When the plane started its descent towards Hosea Kutako International Airport, David could see from the window that the aircraft would land in the immensity of the semi-arid savannah. Ten minutes after the captain’s announcement, it was not yet possible to see the airport facilities or any urban structure. It was then that he remembered reading somewhere about the meaning of the Tswana word that had baptized the Kalahari: “the great thirst.” In a mechanical movement, he took a sip from a small bottle of mineral water he had saved from dinner. Five minutes later, the aircraft found the ground.
As he waited for his bag, staring at the conveyor belt as if it were a distant landscape, David thought of the Garden of Eden as described in the Book of Genesis. From what he could see as he got off the plane, the arid landscape with scatterings of trees in sandy soil did not really evoke the biblical description of a green paradise of trees laden with fruit. Although he knew that the original couple would never have stepped on this land, he allowed his fancies to continue immune to any reality check.

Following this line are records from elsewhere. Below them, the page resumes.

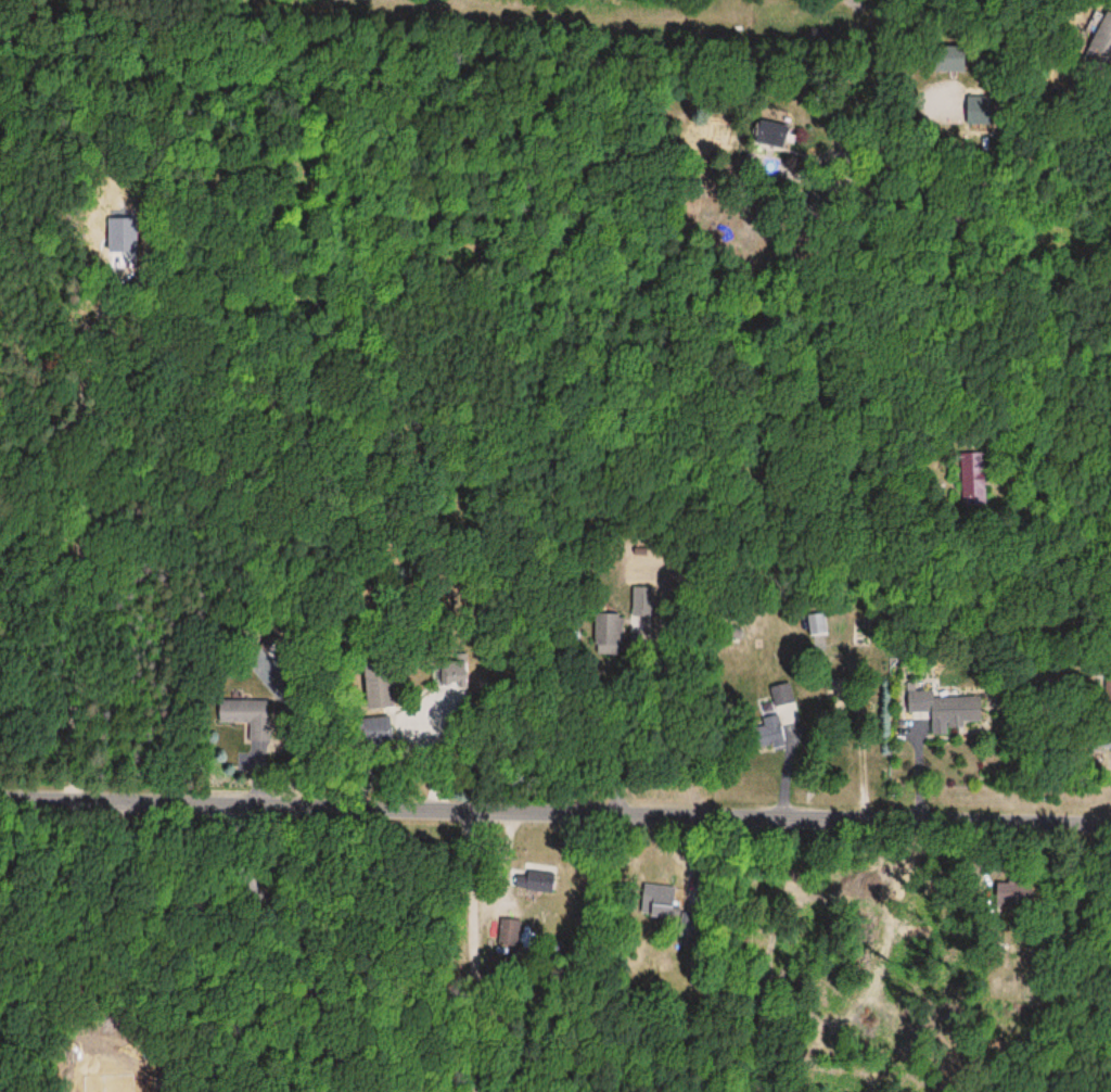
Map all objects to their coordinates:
building: (1101, 31)
building: (948, 59)
road: (973, 166)
building: (641, 596)
building: (608, 634)
building: (378, 692)
building: (781, 695)
building: (1110, 695)
building: (943, 710)
building: (246, 717)
building: (766, 734)
road: (555, 797)
building: (533, 880)
building: (1014, 893)
building: (502, 931)

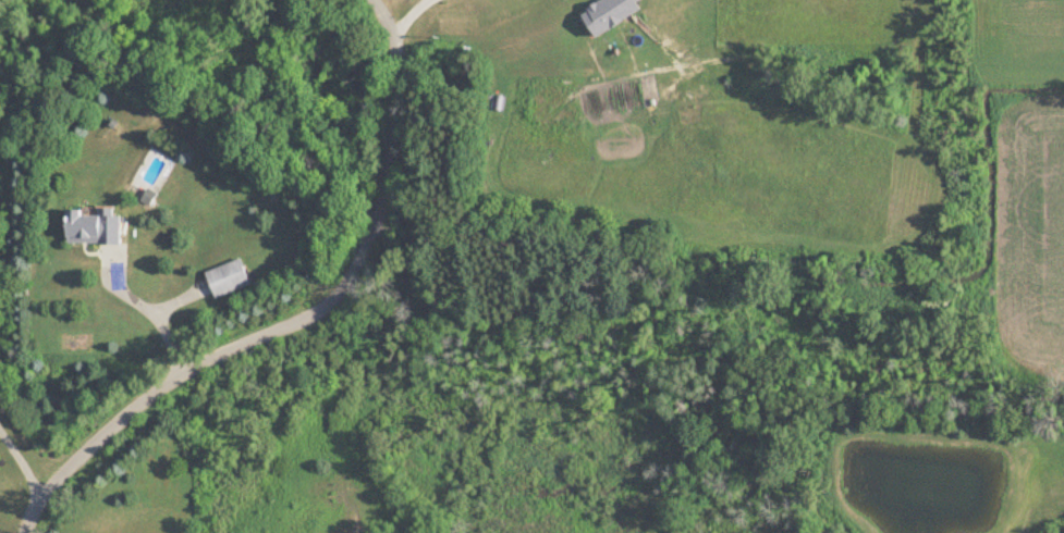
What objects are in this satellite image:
road: (406, 21)
building: (94, 225)
building: (230, 277)
road: (160, 315)
road: (297, 319)
road: (22, 461)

Without news from Jack, David loaded his luggage into a taxi headed to a guesthouse in Windhoek, the country’s capital. When informed that the ride would be about forty kilometers, he ran his hands through his messy hair, put on his sunglasses, and leaned back in the front passenger seat of a sedan that still smelled new. He then tried to settle his thoughts in the comfortable headrest, keeping his eyes fixed on the landscape unfolding outside the speeding car. His eyes fell on the rocky and hilly horizon filled with twisted acacias and skirted by a luminous blue sky. He smiled as a group of baboons paraded on the roadside and sighed at the sight of a young woman carrying a baby on her back. There was plenty of time for a myriad of thoughts to resurface and dissipate in the immensity of the scenery.

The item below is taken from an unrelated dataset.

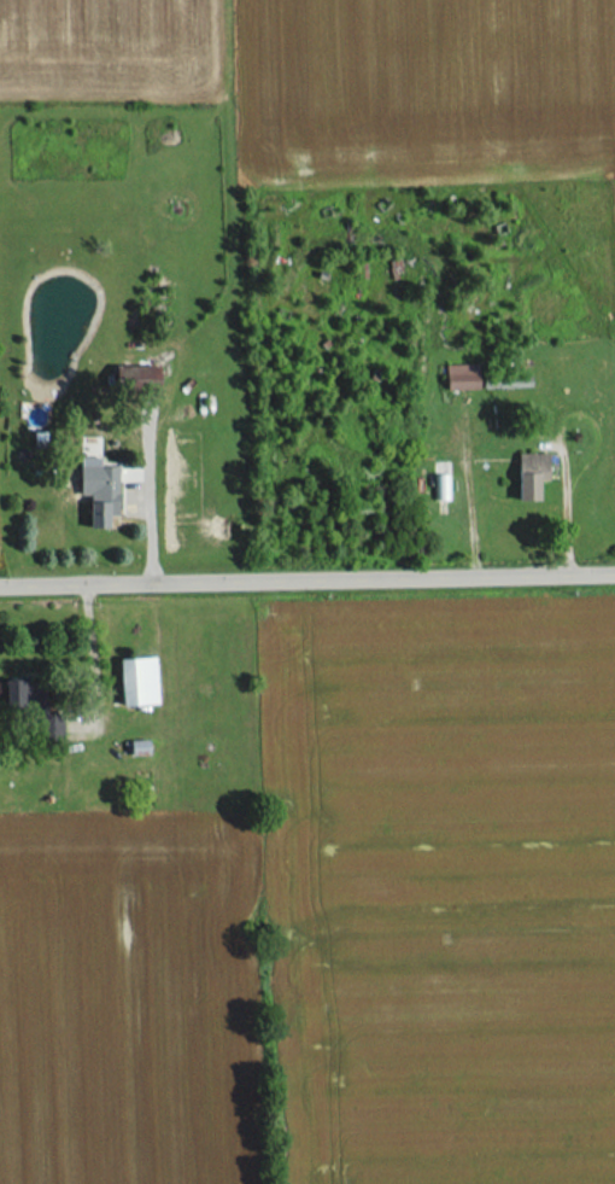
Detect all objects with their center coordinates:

In the capital, as the taxi drove through the well-kept streets, David’s first impression was that he had arrived in a small, charming city nestled between impressive mountains and with an urban atmosphere that blended the styles and tastes of the old German and Dutch colonizers with native African culture. The parched vegetation discolored by the long dry season stood in stark contrast to the flawless blue of the sky, and it all seemed more vivid than he had imagined.

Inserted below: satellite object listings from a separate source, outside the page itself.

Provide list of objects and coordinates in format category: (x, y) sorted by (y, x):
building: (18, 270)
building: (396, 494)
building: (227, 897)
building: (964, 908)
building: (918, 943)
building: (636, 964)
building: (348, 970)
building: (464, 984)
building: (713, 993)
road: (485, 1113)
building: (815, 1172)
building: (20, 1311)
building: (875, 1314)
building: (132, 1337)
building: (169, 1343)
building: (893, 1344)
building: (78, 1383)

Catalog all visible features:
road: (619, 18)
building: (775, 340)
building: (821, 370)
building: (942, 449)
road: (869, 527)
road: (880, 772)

After arriving at the two-story guesthouse with large balconies reminiscent of German colonial style, the taxi driver unloaded David’s luggage. The seemingly historical building rested on a hill overlooking the center of Windhoek, which the driver explained meant “corner of wind” in Afrikaans. David was overwhelmed by the view, almost leaving his possessions behind on the side of the road. What he was yet unaware of was the contrast between the two worlds on the same horizon. At one end, the township of Katutura—“the place where people do not want to live”—where the persistent scars of the apartheid regime were evident in poverty and harsh living conditions; and, at the other, the modern and elegant neighborhoods of the middle and upper classes.